### To do
Please turn the part that opens with the line containing "family: Fringillidae" and closes with the line containing "family: Passeridae" into a two-column CSV with the headers field and value, one row for each line. Put each line's text and its answer in separate quoted fields, replacing any line breaks with spaces.

### Stored entries
□ □ □ □

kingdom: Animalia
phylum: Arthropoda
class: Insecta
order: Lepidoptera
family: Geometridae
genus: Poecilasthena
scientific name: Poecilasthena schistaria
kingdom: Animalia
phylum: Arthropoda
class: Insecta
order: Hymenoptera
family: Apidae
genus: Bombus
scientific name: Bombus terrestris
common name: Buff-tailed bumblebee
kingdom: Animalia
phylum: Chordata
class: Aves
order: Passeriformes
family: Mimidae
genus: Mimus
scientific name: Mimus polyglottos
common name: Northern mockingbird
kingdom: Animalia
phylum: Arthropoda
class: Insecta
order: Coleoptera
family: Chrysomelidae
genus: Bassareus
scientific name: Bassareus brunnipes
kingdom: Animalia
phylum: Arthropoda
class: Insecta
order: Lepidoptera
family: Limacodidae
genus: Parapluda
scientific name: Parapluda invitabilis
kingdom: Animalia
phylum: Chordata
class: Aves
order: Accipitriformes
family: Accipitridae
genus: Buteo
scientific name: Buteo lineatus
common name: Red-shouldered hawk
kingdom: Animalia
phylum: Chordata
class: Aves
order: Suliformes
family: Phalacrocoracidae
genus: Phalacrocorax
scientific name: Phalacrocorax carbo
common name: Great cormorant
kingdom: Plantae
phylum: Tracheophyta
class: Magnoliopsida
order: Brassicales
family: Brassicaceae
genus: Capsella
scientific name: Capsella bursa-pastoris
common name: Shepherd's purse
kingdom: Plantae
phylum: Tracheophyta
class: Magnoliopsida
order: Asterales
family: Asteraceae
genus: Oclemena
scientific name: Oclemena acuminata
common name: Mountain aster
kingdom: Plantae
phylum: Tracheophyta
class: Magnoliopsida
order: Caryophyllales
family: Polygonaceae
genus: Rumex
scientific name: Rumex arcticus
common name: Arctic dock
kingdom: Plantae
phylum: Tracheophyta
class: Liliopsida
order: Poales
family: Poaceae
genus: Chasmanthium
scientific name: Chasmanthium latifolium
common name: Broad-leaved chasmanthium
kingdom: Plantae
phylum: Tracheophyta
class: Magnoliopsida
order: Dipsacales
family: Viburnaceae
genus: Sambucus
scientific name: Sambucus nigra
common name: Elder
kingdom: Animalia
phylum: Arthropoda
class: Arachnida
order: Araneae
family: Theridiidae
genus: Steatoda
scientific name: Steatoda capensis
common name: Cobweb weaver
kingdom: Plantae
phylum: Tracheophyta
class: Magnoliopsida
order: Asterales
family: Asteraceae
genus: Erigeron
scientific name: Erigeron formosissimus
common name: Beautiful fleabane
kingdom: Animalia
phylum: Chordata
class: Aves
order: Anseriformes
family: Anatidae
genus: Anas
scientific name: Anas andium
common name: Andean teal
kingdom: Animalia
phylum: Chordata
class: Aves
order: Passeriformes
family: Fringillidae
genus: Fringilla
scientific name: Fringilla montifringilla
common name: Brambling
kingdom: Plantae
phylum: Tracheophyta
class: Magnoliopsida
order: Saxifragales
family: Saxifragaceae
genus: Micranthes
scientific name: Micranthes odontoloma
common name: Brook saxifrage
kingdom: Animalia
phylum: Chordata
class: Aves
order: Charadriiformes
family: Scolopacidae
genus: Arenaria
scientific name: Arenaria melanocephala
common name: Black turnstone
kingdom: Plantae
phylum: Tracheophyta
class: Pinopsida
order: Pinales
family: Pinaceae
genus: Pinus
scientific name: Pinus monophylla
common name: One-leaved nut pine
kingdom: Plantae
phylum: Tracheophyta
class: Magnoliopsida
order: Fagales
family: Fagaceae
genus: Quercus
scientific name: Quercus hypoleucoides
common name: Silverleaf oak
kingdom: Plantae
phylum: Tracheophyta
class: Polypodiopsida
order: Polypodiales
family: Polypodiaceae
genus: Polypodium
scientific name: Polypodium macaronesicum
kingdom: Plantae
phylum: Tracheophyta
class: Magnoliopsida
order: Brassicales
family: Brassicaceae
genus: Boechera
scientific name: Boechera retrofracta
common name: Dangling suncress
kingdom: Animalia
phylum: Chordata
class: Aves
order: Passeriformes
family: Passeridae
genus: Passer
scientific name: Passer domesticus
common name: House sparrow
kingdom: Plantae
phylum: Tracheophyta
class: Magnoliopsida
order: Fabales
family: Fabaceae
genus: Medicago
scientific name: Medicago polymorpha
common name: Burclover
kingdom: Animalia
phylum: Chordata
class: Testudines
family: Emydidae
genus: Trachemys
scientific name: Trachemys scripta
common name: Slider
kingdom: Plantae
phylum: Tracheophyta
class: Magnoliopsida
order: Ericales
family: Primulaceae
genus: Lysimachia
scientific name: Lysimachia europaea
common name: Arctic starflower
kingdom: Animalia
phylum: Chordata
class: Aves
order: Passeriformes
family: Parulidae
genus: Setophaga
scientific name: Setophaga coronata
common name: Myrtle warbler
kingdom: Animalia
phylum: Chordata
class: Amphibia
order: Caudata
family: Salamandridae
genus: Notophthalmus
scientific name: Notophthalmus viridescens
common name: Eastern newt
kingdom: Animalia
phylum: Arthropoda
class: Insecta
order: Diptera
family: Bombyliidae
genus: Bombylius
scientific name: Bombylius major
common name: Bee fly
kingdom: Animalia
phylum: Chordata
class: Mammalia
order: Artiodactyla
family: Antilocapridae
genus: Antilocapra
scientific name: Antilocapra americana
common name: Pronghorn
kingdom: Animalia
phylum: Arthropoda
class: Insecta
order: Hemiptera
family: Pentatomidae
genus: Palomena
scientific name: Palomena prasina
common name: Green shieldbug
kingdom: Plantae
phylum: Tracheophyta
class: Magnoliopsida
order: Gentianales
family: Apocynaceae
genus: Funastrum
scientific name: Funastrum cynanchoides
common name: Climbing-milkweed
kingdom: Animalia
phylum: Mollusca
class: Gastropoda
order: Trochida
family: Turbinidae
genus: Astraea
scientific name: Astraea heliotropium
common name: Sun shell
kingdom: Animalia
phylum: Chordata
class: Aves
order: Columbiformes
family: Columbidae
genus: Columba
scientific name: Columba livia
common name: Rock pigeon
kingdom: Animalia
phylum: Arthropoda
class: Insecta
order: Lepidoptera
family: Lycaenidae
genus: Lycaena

□ □ □ □

### Task response
field,value
"family:","Fringillidae"
"genus:","Fringilla"
"scientific name:","Fringilla montifringilla"
"common name:","Brambling"
"kingdom:","Plantae"
"phylum:","Tracheophyta"
"class:","Magnoliopsida"
"order:","Saxifragales"
"family:","Saxifragaceae"
"genus:","Micranthes"
"scientific name:","Micranthes odontoloma"
"common name:","Brook saxifrage"
"kingdom:","Animalia"
"phylum:","Chordata"
"class:","Aves"
"order:","Charadriiformes"
"family:","Scolopacidae"
"genus:","Arenaria"
"scientific name:","Arenaria melanocephala"
"common name:","Black turnstone"
"kingdom:","Plantae"
"phylum:","Tracheophyta"
"class:","Pinopsida"
"order:","Pinales"
"family:","Pinaceae"
"genus:","Pinus"
"scientific name:","Pinus monophylla"
"common name:","One-leaved nut pine"
"kingdom:","Plantae"
"phylum:","Tracheophyta"
"class:","Magnoliopsida"
"order:","Fagales"
"family:","Fagaceae"
"genus:","Quercus"
"scientific name:","Quercus hypoleucoides"
"common name:","Silverleaf oak"
"kingdom:","Plantae"
"phylum:","Tracheophyta"
"class:","Polypodiopsida"
"order:","Polypodiales"
"family:","Polypodiaceae"
"genus:","Polypodium"
"scientific name:","Polypodium macaronesicum"
"kingdom:","Plantae"
"phylum:","Tracheophyta"
"class:","Magnoliopsida"
"order:","Brassicales"
"family:","Brassicaceae"
"genus:","Boechera"
"scientific name:","Boechera retrofracta"
"common name:","Dangling suncress"
"kingdom:","Animalia"
"phylum:","Chordata"
"class:","Aves"
"order:","Passeriformes"
"family:","Passeridae"